Para o pesquisador Aripuanã Watanabe, artigo apresenta ferramenta em que o sistema de saúde nacional pode se basear (Foto: Carolina de Paula/UFJF)

De acordo com o estudo, Ituiutaba, Januária e Governador Valadares são as cidades que possuem a temperatura mínima mais elevada (20,4ºC, 20,2ºC e 19,7ºC, respectivamente), ou seja, são lugares com risco elevado em relação ao vírus. Já Itajubá, Barbacena e Conselheiro Lafaiete (15ºC), que têm as médias de temperaturas mínimas mais baixas (13,6ºC, 14,8ºC e 15ºC, respectivamente) são microrregiões mais protegidas em relação à dengue.
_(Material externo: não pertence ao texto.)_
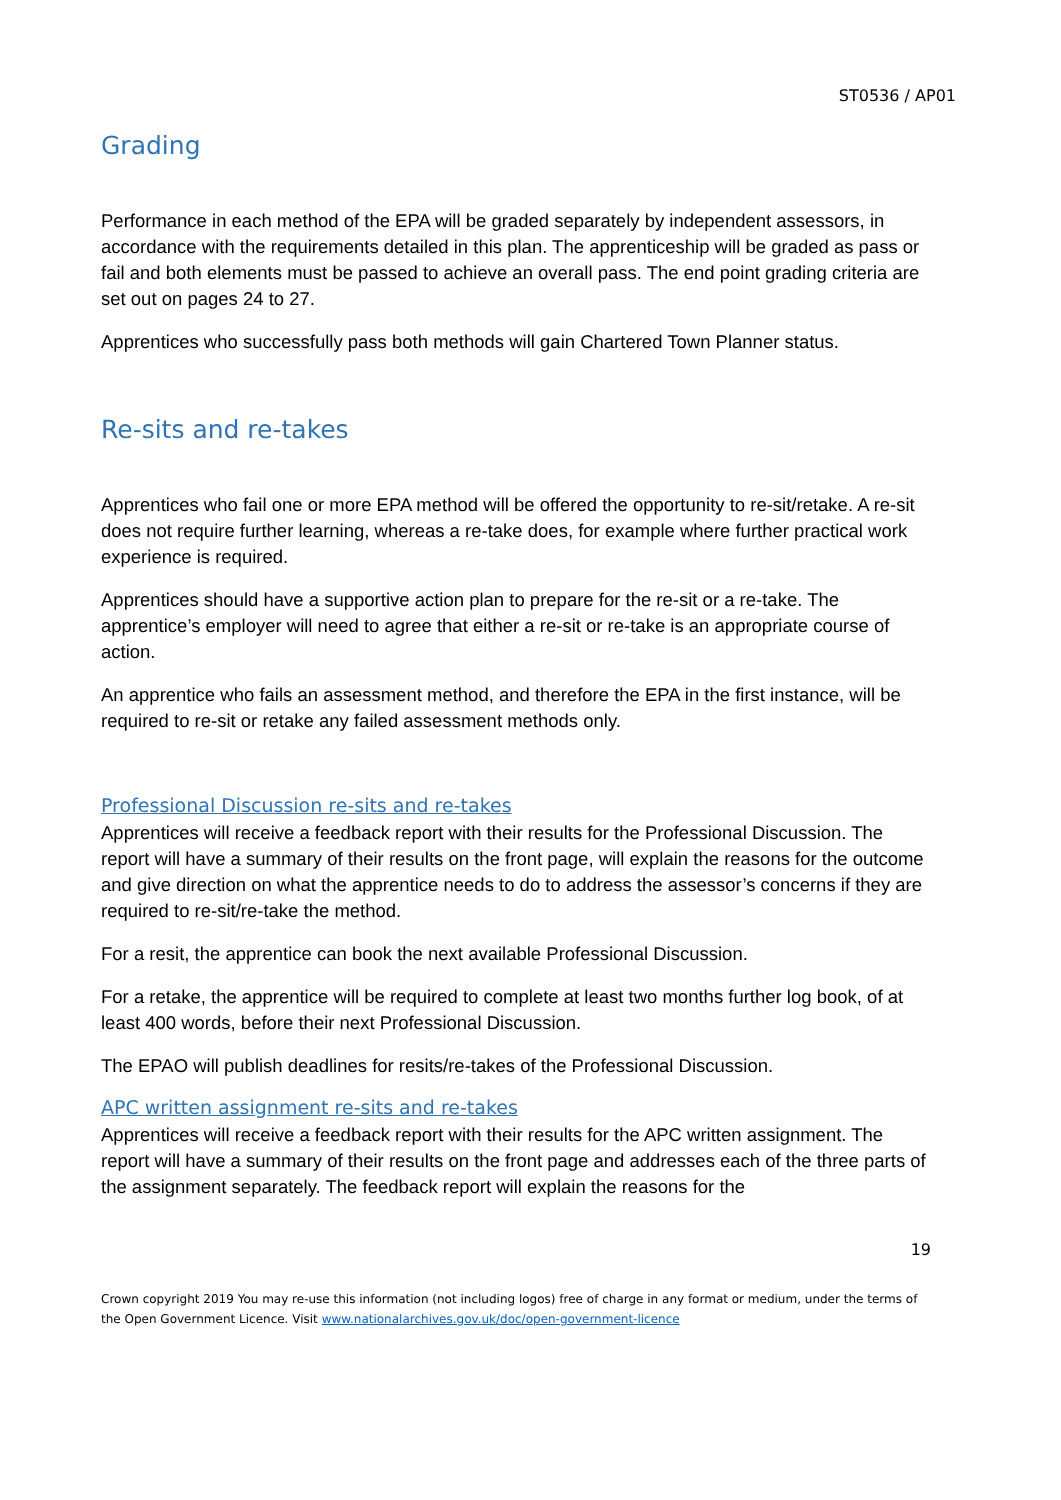ST0536 / AP01
Grading
Performance in each method of the EPA will be graded separately by independent assessors, in accordance with the requirements detailed in this plan. The apprenticeship will be graded as pass or fail and both elements must be passed to achieve an overall pass. The end point grading criteria are set out on pages 24 to 27.
Apprentices who successfully pass both methods will gain Chartered Town Planner status.
Re-sits and re-takes
Apprentices who fail one or more EPA method will be offered the opportunity to re-sit/retake. A re-sit does not require further learning, whereas a re-take does, for example where further practical work experience is required.
Apprentices should have a supportive action plan to prepare for the re-sit or a re-take. The apprentice’s employer will need to agree that either a re-sit or re-take is an appropriate course of action.
An apprentice who fails an assessment method, and therefore the EPA in the first instance, will be required to re-sit or retake any failed assessment methods only.
Professional Discussion re-sits and re-takes
Apprentices will receive a feedback report with their results for the Professional Discussion. The report will have a summary of their results on the front page, will explain the reasons for the outcome and give direction on what the apprentice needs to do to address the assessor’s concerns if they are required to re-sit/re-take the method.
For a resit, the apprentice can book the next available Professional Discussion.
For a retake, the apprentice will be required to complete at least two months further log book, of at least 400 words, before their next Professional Discussion.
The EPAO will publish deadlines for resits/re-takes of the Professional Discussion.
APC written assignment re-sits and re-takes
Apprentices will receive a feedback report with their results for the APC written assignment. The report will have a summary of their results on the front page and addresses each of the three parts of the assignment separately. The feedback report will explain the reasons for the
19
Crown copyright 2019 You may re-use this information (not including logos) free of charge in any format or medium, under the terms of the Open Government Licence. Visit www.nationalarchives.gov.uk/doc/open-government-licence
“O artigo tem sua importância porque a gente trouxe para o Brasil, de uma forma geral, informações do exterior, aplicadas aqui. Ao meu ver, essa pode ser uma ferramenta na qual o sistema de saúde brasileiro pode passar a se basear”, explica o professor Aripuanã Watanabe.

Alívio no próximo ano

Historicamente as epidemias de dengue no Brasil são cíclicas e, por isso, é provável que haja um retorno no próximo ano, aos parâmetros esperados em relação ao número de casos. Além disso, como há maior circulação dos tipos 1 e 2 da dengue no país, boa parte da população ficará imunizada em relação a essas variantes da doença, explica Mário Círio Nogueira. Nesse sentido, a vacina disponível na rede pública a partir deste ano também pode ajudar no futuro, controlando o aumento dos casos e, principalmente, a gravidade da doença, ainda que as altas médias de temperaturas tragam novos desafios.